Na infolinii zusu powiedział mi Pan że jeśli jest powyżej 20 pracowników, wysyła to pracownik. Chyba że źle mi powiedział.
 
reklama
Ja na początku byłam wewnętrznie przekonana że w środku siedzi Leon. Oczyma wyobraźni widziałam jak go rozpiescimy z moimi dziewczynami. Natomiast po usłyszeniu że jednak dziewczynka dość szybko się przestawiłam. Może to kwestia tego że nie planowałam niczego, więc nie było żadnych oczekiwań.
Heh. Pamiętam jak byłam wychowawca na kolonii letniej. Dostałam grupę najmłodsza - kilkunastu chłopców i 4 zablakane dziewczynki. Najmłodszy "egzemplarz" miał 7 lat. Zdecydowana większość po Ra, pierwszy bez mamy, taty. Ale to było wyzwanie. Wychować małego mężczyznę. Moje osiągnięcie - nauczyłam prac skarpety i gacie. Osobiste - chłopcy byli bardzo wrażliwi i przywiązani, ale okazywali to zupełnie inna że niż dziewczyny.
Jestem nauczycielem z zawodu.

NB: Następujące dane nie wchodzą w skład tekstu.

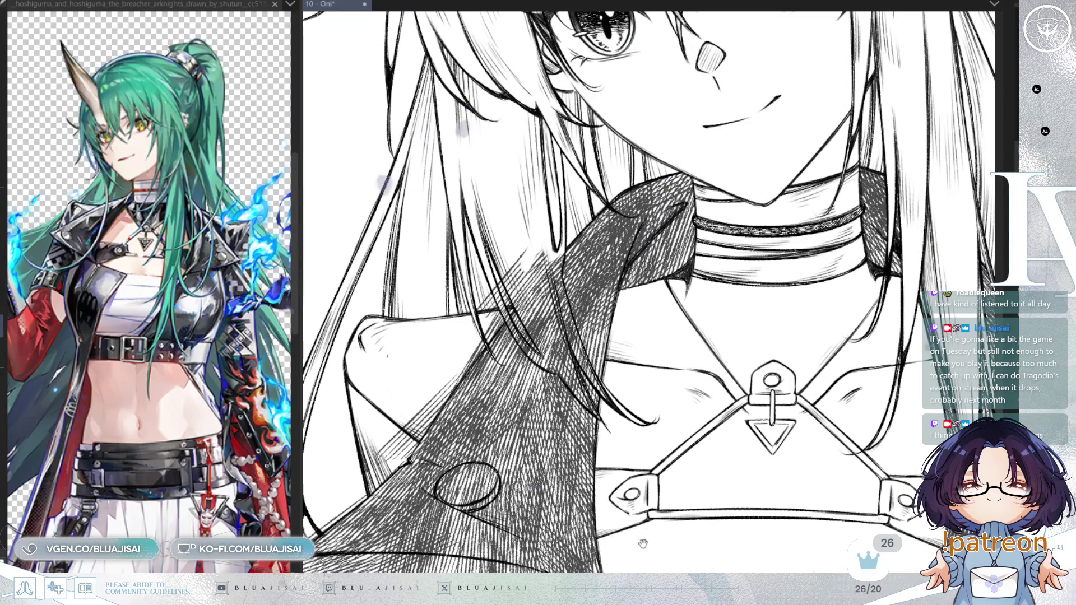
# In a mirrored, rotated view, hatch the lapel's lower edge out to its tip
pyautogui.moveTo(646, 547); pyautogui.dragTo(614, 441)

Prowadzę grupę 5, 6 latków no teraz na l4. Tęsknię za nimi. Ale jedyne co mogę powiedzieć z obserwacji chłopcom zdecydowanie szybciej przechodzi jak się Pokloca. Podadzą sobie ręce i jest ok. Nie pamietaja o co poszło. Dziewczyny są mlostkowe i pamietliwe [emoji23]. Sama mam w domu też syna. Jest bardzo wrażliwy ale też bardzo ogarnięty jak na swój wiek.